Description Mike Bonnet 2003-12-15 20:41:29 UTC
From Bugzilla Helper:
User-Agent: Mozilla/5.0 (X11; U; Linux i686; en-US; rv:1.5)
Gecko/20031202 Galeon/1.3.10

Description of problem:
PublishedFile.delete() has code to handle deleting empty directories
when the last item in a directory is unpublished.  The way it checks
if a directory is empty is to query the number PublishedFile objects
whose path starts with the path of the directory in question.  The
path stored in the PublishedFile object is based on the output of
ContentItem.getPath(), so it is always forward-slash separated. 
However, the path it is compared to is the result of calling
java.util.File.getPath(), and is platform-dependent.  On *nix, file
system paths are also forward-slash separated, so the comparison works
as expected.  However, on Windows, File.getPath() returns a
backslash-separated path.  This means that no PublishedFile objects
ever match the file system directory path, and the directory (and all
contents) are deleted.  The same comparison is then performed on the
parent of the deleted directory, which is also then deleted, all the
way up to the pubToFS root directory.

Version-Release number of selected component (if applicable):


How reproducible:
Always

Steps to Reproduce:
1. Publish several content items using pubToFS
2. Unpublish one of them.

    

Actual Results:  All pubToFS content is gone.

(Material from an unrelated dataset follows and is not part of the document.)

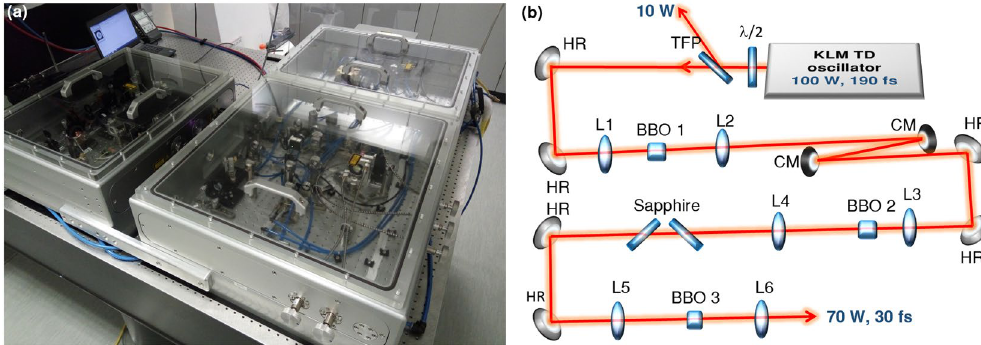
Figure 1. ( a ) Photo of oscillator and compression chamber. The larger housing contains the KLM TD oscillator. The smaller housing contains the compression setup which is sketched in ( b ) The power sent to the BBO crystals was controlled by the half-wave plate ( λ /2) and the thin-film polarizer (TFP). The beam was steered by pairs of 45° highly reflective dielectric mirrors (HR). All lenses (L1-L6) were plano-convex, anti-reflection (AR) coated fused-silica lenses. The chirped mirrors (CM) exhibited a group delay dispersion (GDD) of + 2000 fs 2 . The two sapphire plates were 5 mm thick and placed at Brewster’s angle. The BBO crystals were mounted on a translation stage and could be rotated in the vertical direction for the purpose of angle-tuning. BBO 1 and BBO 2 were 10 mm long and BBO 3 6 mm. The apertures were 7 × 7 mm 2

Expected Results:  Only the single item that was unpublished should be
gone.

Additional info:

It looks like a quick fix would be to replace all back-slashes with
forward-slashes in the directory path we're comparing against.  I'm
going to experiment with this, and I'll post a patch if it works. 
However, pubToFS should probably be audited for other *nix-isms like this.

Marking as high, since this is really a data-loss bug (published
content getting deleted), and there is no simple work-around (other
than never unpublishing or republishing anything, which is not really
a reasonable thing to do).

Comment 1 Mike Bonnet 2003-12-15 23:34:45 UTC
Sorry, let me clarify that statement about data loss.  This bug does
not cause any permanent loss of data (everything is still in the
database).  However, if pubToFS is being used to generate static HTML
for a live site, then content will disappear from the live site
unexpectedly, and it will appear to users that data is missing.

Also, there is no way to restore that data to the live site, since
republishing any already-live content requires an unpublish first, and
since unpublishing triggers the deletion of all currently published
content.

Comment 2 Mike Bonnet 2003-12-16 16:36:37 UTC
Created attachment 96558 [details]
Replace backslashes with forward-slashes in filesystem path before comparing to path stored in the database

Tested successfully on Windows in WebSphere 5.

Comment 3 Richard Li 2003-12-23 15:00:08 UTC
Bug 112576 points out the existence of java.io.File.separator. Perhaps
a better implementation would be something like:

filePath = filePath.replace(java.io.File.separator, '/');

?



Comment 4 Vadim Nasardinov 2003-12-23 15:33:27 UTC
We store paths in the database.  Do we want the stored path format to
be platform-dependent?  If yes, then it means it would be harder for
users to switch from a Unix-hosted servlet container to a
Windows-hosted one, or vice versa.  If no, then we have to pick either
forward slash or backslash as a separator for paths stored in the
database.


Comment 5 Vadim Nasardinov 2003-12-23 16:03:06 UTC
Created attachment 96680 [details]
occurrences of "/", '/', and java.io.File.separator

Looking at Core+CMS, we have about 250 occurrences of the literal string
"/", 44 occurrences of the literal char '/', and 9 occurrences of
java.io.File.separator.  That's a lot of code to audit.